In Washington, Congressional leadership’s next steps to repair the economy have taken a (more) partisan turn.


  1. Governor Charlie Baker has extended the stay-at-home order, originally set to expire on April 7th, to May 4th. For now, restaurants may continue take-out and delivery service and other essential store are allowed to operate, but ll nonessential businesses must remain closed. For an updated list of essential services and businesses, click here.


  1. Governor Baker also issued an official order through The Department of Public Health that all hotels and short-term rentals including motels, AirBnB, inns and bed and breakfasts, are prohibited from hosting vacationers during the COVID-19 pandemic. Exceptions to this order allow for these lodgings to be utilized for first responders, displaced persons from fires or any other unforeseen circumstances.


  1. The Board of Elementary and Secondary Education (BESE) approved an emergency regulation giving Department of Elementary and Secondary Education (DESE) Commissioner Jeff Riley the authority to “to suspend, extend or waive any timeline or due date in the Board’s regulations…” The ruling comes the day before school districts were required to submit funding and improvement plans under the 2019 Student Opportunity Act. A decision on whether to postpone, modify or cancel this year’s MCAS exams have not yet been made.


  1. Meanwhile sates across the country are closing schools for the year. California is the latest, with their state Superintendent of Public Instruction releasing a statement late last night citing safety concerns and the need to continue social distancing. Alabama, Arizona, Kansas, New Mexico, Virginia and Vermont have previously announced they would keep schools closed with others, including Michigan expected to follow suit.


  1. Senate leadership on Beacon Hill has come to consensus on a much-anticipated housing security bill that will provide temporary protections for renters and homeowners during the COVID-19 emergency. Provisions of the bill include a freeze on all nonessential rental evections, prevents landlords from imposing late fees for nonpayment of rent and delays foreclosures for 90 days after the bill becomes law.

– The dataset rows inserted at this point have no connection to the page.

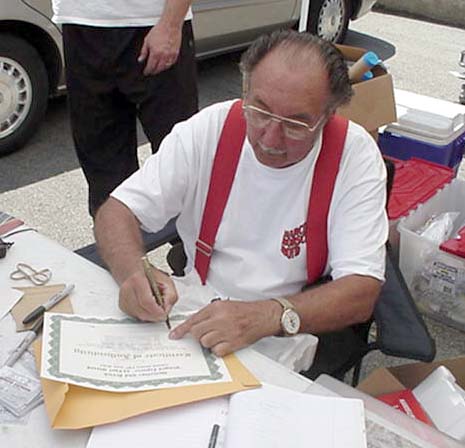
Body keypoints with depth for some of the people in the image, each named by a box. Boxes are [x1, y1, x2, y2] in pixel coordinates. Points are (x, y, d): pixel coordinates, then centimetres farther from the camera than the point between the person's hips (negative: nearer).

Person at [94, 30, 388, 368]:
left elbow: (362, 291, -19)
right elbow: (118, 212, -4)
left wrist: (268, 317, -36)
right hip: (196, 314, 2)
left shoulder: (356, 155, -13)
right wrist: (135, 273, -26)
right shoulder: (208, 128, -7)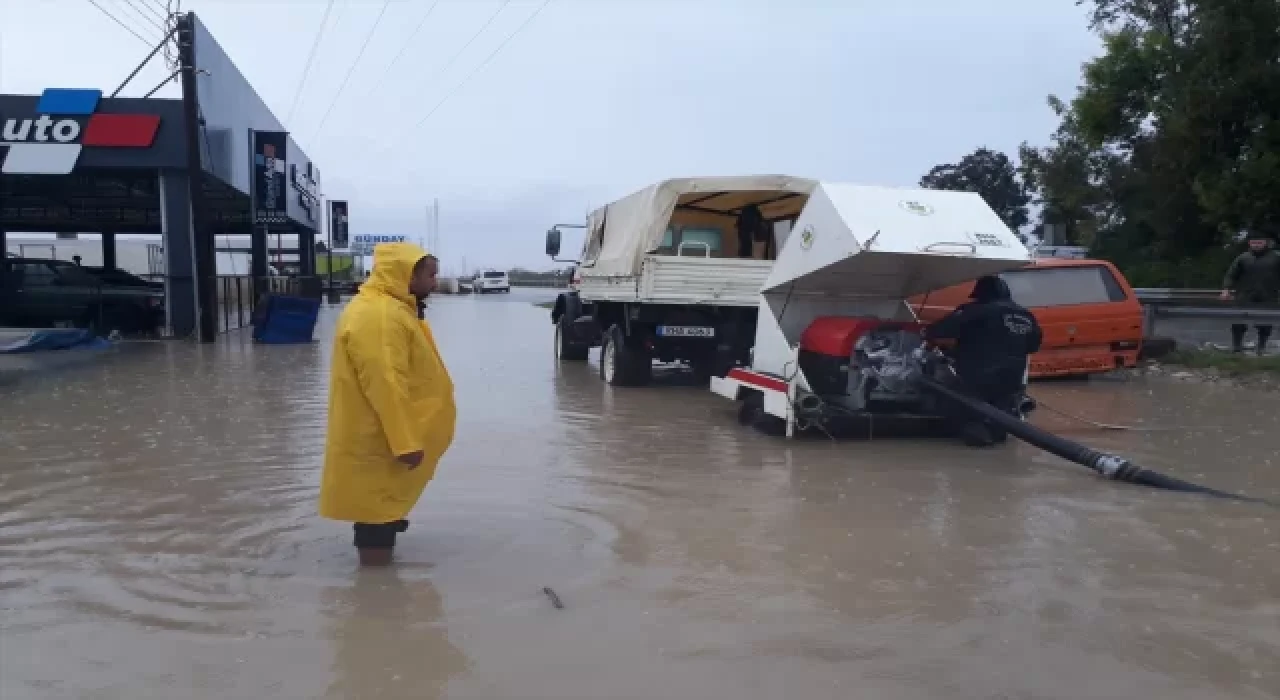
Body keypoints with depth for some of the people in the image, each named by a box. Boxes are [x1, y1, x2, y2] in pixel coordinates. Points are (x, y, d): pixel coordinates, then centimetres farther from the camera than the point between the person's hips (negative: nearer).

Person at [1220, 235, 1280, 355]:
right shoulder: (1242, 258, 5)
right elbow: (1231, 275, 3)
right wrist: (1227, 289, -7)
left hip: (1267, 298, 0)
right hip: (1245, 297, 0)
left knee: (1265, 324, 4)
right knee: (1239, 322, -5)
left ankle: (1262, 346, 15)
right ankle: (1237, 345, 4)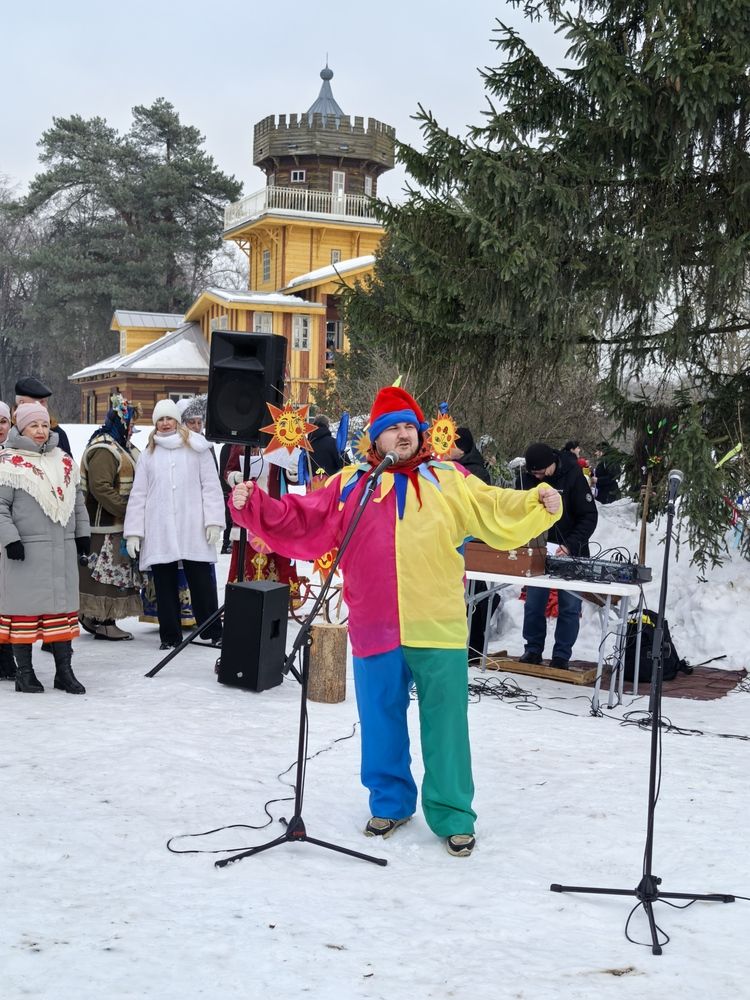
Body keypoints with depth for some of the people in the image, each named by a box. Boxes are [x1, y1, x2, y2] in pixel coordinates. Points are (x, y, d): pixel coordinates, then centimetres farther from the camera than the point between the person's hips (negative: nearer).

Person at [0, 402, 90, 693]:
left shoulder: (65, 462, 15)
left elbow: (77, 502, 21)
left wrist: (82, 534, 17)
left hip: (63, 549, 5)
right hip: (25, 549, -5)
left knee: (63, 604, 8)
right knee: (25, 605, 0)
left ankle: (64, 671, 16)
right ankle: (24, 672, 11)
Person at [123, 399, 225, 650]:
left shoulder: (196, 448, 5)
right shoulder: (148, 454, 12)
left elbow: (211, 486, 2)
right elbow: (138, 495, 11)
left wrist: (213, 521, -7)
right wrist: (133, 532, 4)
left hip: (193, 530, -2)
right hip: (159, 531, 3)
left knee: (202, 581, 0)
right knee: (164, 583, 6)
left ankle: (213, 631, 10)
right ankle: (170, 635, 15)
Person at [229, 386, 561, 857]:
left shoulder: (450, 480, 8)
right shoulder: (351, 483, 9)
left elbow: (496, 508, 3)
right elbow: (300, 520, 6)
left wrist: (537, 504, -14)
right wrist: (254, 505, -6)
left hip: (439, 626, -1)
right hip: (375, 628, 2)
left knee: (445, 722, 3)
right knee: (381, 720, 14)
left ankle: (452, 815, 15)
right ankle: (390, 802, 32)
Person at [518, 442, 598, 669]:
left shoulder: (573, 476, -14)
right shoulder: (529, 478, -4)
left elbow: (589, 517, -13)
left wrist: (570, 545, -23)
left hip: (570, 553, -3)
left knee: (569, 606, 0)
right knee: (534, 604, 4)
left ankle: (561, 655, 9)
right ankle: (533, 650, 17)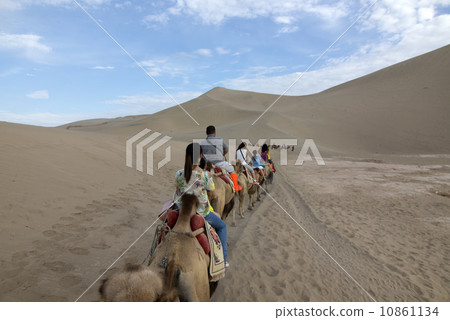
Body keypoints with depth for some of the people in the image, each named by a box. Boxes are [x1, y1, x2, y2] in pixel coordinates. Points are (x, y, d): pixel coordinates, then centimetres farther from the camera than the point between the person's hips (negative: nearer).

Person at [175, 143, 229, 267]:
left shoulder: (178, 174, -12)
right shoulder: (205, 175, -21)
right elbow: (210, 189, -2)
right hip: (201, 213, -3)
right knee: (222, 225, 23)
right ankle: (223, 258, 27)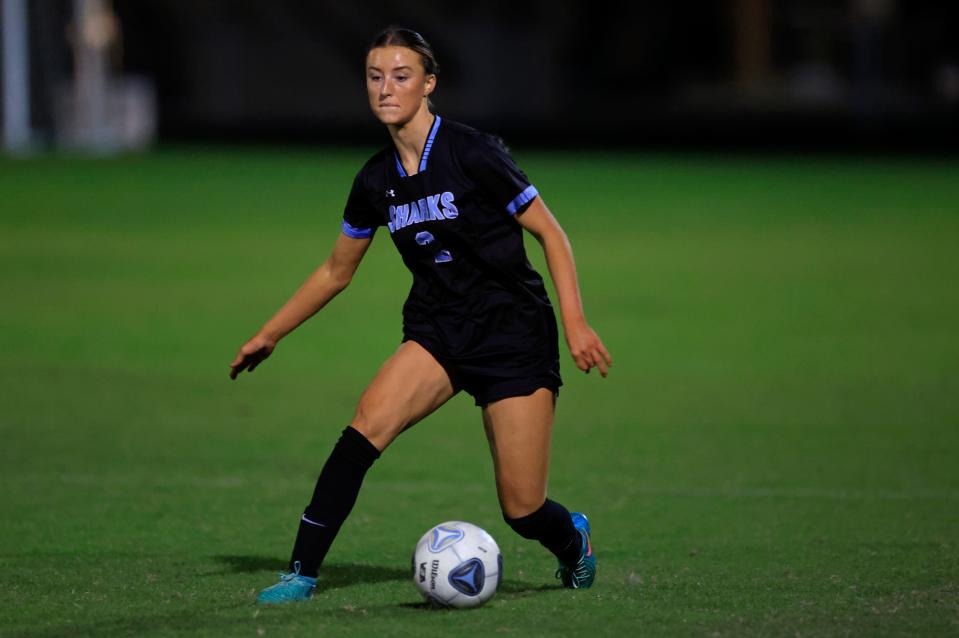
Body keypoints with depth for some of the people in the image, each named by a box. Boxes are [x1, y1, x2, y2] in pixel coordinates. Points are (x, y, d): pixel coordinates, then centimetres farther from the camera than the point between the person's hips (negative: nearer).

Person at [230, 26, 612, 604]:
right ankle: (302, 572, -21)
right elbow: (336, 272, 18)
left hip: (515, 334, -4)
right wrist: (269, 335, 22)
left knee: (523, 510, -6)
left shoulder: (473, 154, -15)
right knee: (367, 426, -25)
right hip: (439, 334, 4)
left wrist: (576, 323, -16)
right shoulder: (375, 181, 3)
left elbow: (550, 233, -8)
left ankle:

  1. In Washington, House Speaker Nancy Pelosi, is working with Democrats on the next iteration of bills to save the health and vitality of the nation’s economy while many congressional republicans have expressed hesitation citing their desires to see the impact of the recently passed $2.2 trillion CARES Act before acting on additional legislation.


  1. In a follow up to the safety concerns of the MBTA and its operators, the first phase of a plan to stop the spread of COVID-19 is being rolled out today. Driver’s at the South Boston Cabot Street garage, will have their temperature checked prior to the start of each shift.